The provision, co-sponsored by Kyl and Sen. John Cornyn (R-Tex.), does not require the government to automatically remove the DNA data of people who are never convicted. Instead, those arrested or detained would have to petition to have their information removed from the database after their cases were resolved.
Privacy advocates are especially concerned about possible abuses such as profiling based on genetic characteristics.
"This clearly opens the door to all kinds of race- or ethnic-based stops" by police, said Jim Dempsey, executive director of the Center for Democracy and Technology, a digital policy think tank.
Originally, the federal DNA database was limited to convicted sex offenders, who often repeat their crimes. Then it was expanded to include violent felons.

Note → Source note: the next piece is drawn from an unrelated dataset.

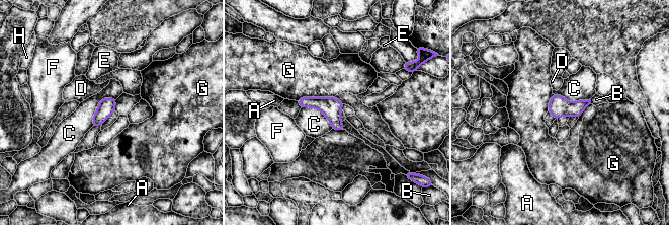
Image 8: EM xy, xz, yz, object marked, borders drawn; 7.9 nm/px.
act=skip each=A:other,B:other,C:other,D:other,E:other,F:other,G:other,H:other border=8:(115, 98), (99, 102), (91, 126) found='all the same neuron'

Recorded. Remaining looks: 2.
why='branch stops here' act=show view=em slice=xy step=4 show=tint at=(0.55, 3.55, 6.90)

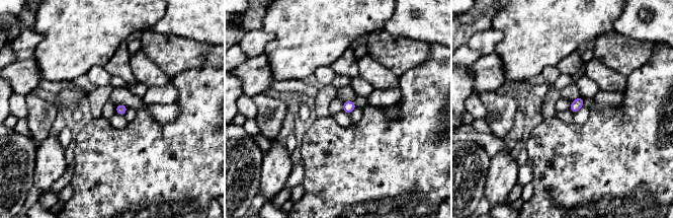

Several states, including Virginia, also collect DNA from those arrested for violent crimes.
"It's a classic mission-creep situation," said Jim Harper, a privacy specialist with the Cato Institute, a libertarian think tank. "These guys are playing a great law and order game...and in the process creating a database that could be converted into something quite dangerous."
And though there are problems with how the Fourteenth Amendment was ratified, this proposed federal law could violate that too:
No State shall make or enforce any law which shall abridge the privileges or immunities of citizens of the United States; nor shall any State deprive any person of life, liberty, or property, without due process of law; nor deny to any person within its jurisdiction the equal protection of the laws.I would say that a government keeping my biological data in a database, after I've been cleared and only because I might be a suspect in a future crime, constitutes a violation of my liberty after I've been given "due process."
Should the Fourteenth Amendment apply only to states' laws, leaving federal law unchecked? Clearly not. We've had decades of jurisprudence, based on the Fourteenth Amendment new rules of citizenship, that apply the First Amendment to all levels of government, not just Congress. With that, and the Supreme Court ruling that federal law can supercede state law, what's good for the goose should be good for the gander: federal law must be held to the same standard that state law is.
I am more concerned, however, with the violation of the Fourth Amendment. Warrants necessarily expire when there is no longer suspicion of criminal wrongdoing. We're now back to the days of J. Edgar Hoover, who did some good in modernizing the FBI, but also a great deal of bad by spying on Americans who he deemed "unpatriotic," but who were in fact innocent of actual crimes.